Giving up easier for more difficult pleasures is a painful business. But when you do, you frequently find that exploring the difficult will reveal a kind of meaning that had previously remained inaccessible to you. Even those outsider artists who could construct their work in mainstream British terms and make it handily accessible to the British public have in many instances chosen not to; the difficulty of their work does not reflect their inability to make things easy, but their conviction that to do so would be folly. By saying everything in the easiest terms, you often lose more of the world than you gain. The true nature of deferred gratification — of maturity, of wisdom — is not to do with pension schemes and retirement parties, but with giving up each thing you achieve as it becomes easy for you, in the hope that there is something better and finer to strive for next. That is the message of the art of dignity that is being created by the outsider artists to whom Britain is so violently resistant. For these artists, the painful process of longing is all there is in life, the longing from one experience to the next, from one pleasure to the next, from one kind of loss to the next. This sounds like a sad attitude to life, but I don’t think it is sad; in its own way, it is a credo of the utmost optimism. It describes a life without stasis, complacence, stagnation, a life whose difficulty is only at the edge of its satisfactions.

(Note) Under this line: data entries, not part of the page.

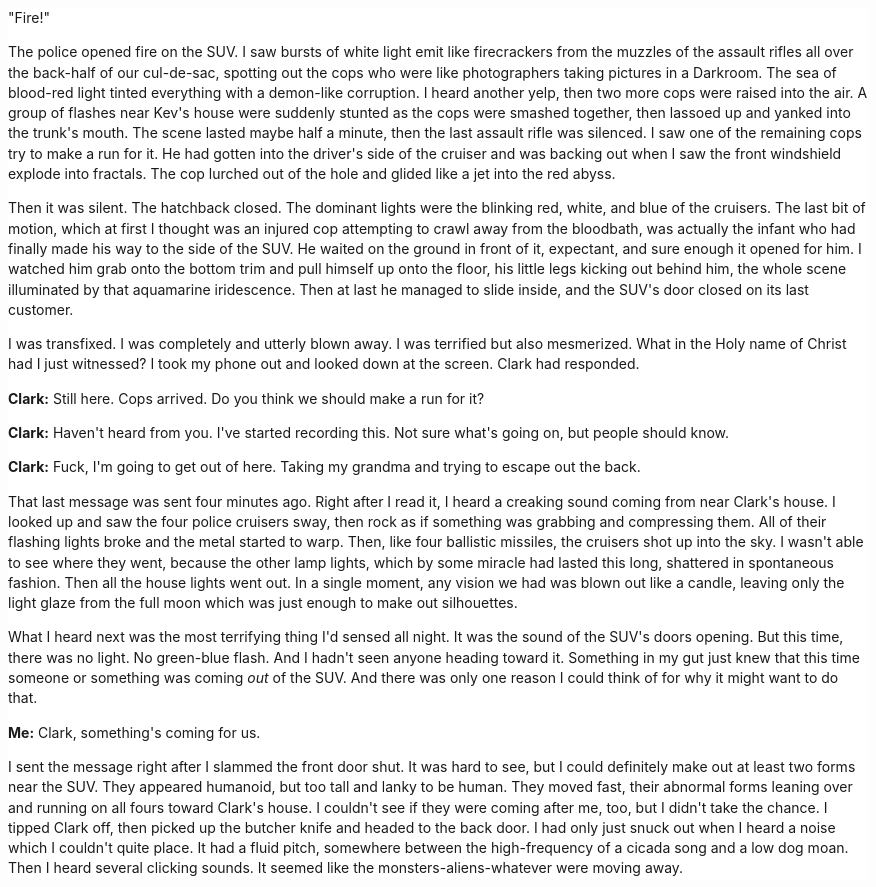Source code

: "Fire!"

The police opened fire on the SUV. I saw bursts of white light emit like firecrackers from the muzzles of the assault rifles all over the back-half of our cul-de-sac, spotting out the cops who were like photographers taking pictures in a Darkroom. The sea of blood-red light tinted everything with a demon-like corruption. I heard another yelp, then two more cops were raised into the air. A group of flashes near Kev's house were suddenly stunted as the cops were smashed together, then lassoed up and yanked into the trunk's mouth. The scene lasted maybe half a minute, then the last assault rifle was silenced. I saw one of the remaining cops try to make a run for it. He had gotten into the driver's side of the cruiser and was backing out when I saw the front windshield explode into fractals. The cop lurched out of the hole and glided like a jet into the red abyss. 

Then it was silent. The hatchback closed. The dominant lights were the blinking red, white, and blue of the cruisers. The last bit of motion, which at first I thought was an injured cop attempting to crawl away from the bloodbath, was actually the infant who had finally made his way to the side of the SUV. He waited on the ground in front of it, expectant, and sure enough it opened for him. I watched him grab onto the bottom trim and pull himself up onto the floor, his little legs kicking out behind him, the whole scene illuminated by that aquamarine iridescence. Then at last he managed to slide inside, and the SUV's door closed on its last customer.

I was transfixed. I was completely and utterly blown away. I was terrified but also mesmerized. What in the Holy name of Christ had I just witnessed? I took my phone out and looked down at the screen. Clark had responded.

**Clark:** Still here. Cops arrived. Do you think we should make a run for it?

**Clark:** Haven't heard from you. I've started recording this. Not sure what's going on, but people should know.

**Clark:** Fuck, I'm going to get out of here. Taking my grandma and trying to escape out the back.

That last message was sent four minutes ago. Right after I read it, I heard a creaking sound coming from near Clark's house. I looked up and saw the four police cruisers sway, then rock as if something was grabbing and compressing them. All of their flashing lights broke and the metal started to warp. Then, like four ballistic missiles, the cruisers shot up into the sky. I wasn't able to see where they went, because the other lamp lights, which by some miracle had lasted this long, shattered in spontaneous fashion. Then all the house lights went out. In a single moment, any vision we had was blown out like a candle, leaving only the light glaze from the full moon which was just enough to make out silhouettes.

What I heard next was the most terrifying thing I'd sensed all night. It was the sound of the SUV's doors opening. But this time, there was no light. No green-blue flash. And I hadn't seen anyone heading toward it. Something in my gut just knew that this time someone or something was coming *out* of the SUV. And there was only one reason I could think of for why it might want to do that. 

**Me:** Clark, something's coming for us.

I sent the message right after I slammed the front door shut. It was hard to see, but I could definitely make out at least two forms near the SUV. They appeared humanoid, but too tall and lanky to be human. They moved fast, their abnormal forms leaning over and running on all fours toward Clark's house. I couldn't see if they were coming after me, too, but I didn't take the chance. I tipped Clark off, then picked up the butcher knife and headed to the back door. I had only just snuck out when I heard a noise which I couldn't quite place. It had a fluid pitch, somewhere between the high-frequency of a cicada song and a low dog moan. Then I heard several clicking sounds. It seemed like the monsters-aliens-whatever were moving away. 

Philip Larkin, in some sense the most British and xenophobic of poets, concluded “An Arundel Tomb,” his meditation on the meaning a work of art can carry forward, with the words, “What will remain of us is love.” Very little will ultimately remain of the British art world if it does not learn to extend itself beyond its current self-imposed limitations.
Ilya Kabakov’s installation, “He Lost his Mind, Undressed and Ran Away Naked,” tells the story of an untalented painter, never permitted to exhibit his work, who lived in an overcrowded Moscow communal apartment and was therefore obliged to pile his indifferent pictures on one another until they left him no room to live, His own mediocrity, combined with the oppressiveness of communal life and the frustrations of trying to fight an overwhelming bureaucracy, drove him to abandon everything and run naked into the street. The installation shows the room he left behind, with all his notes, paintings and personal effects in the disorder in which they were deserted. The work comments on the nature of artistic activity, on the role of the artist and on the link between the oppressions of Soviet tyranny and inefficiency and the frustration of trying to retrieve some humanity from a brutal system.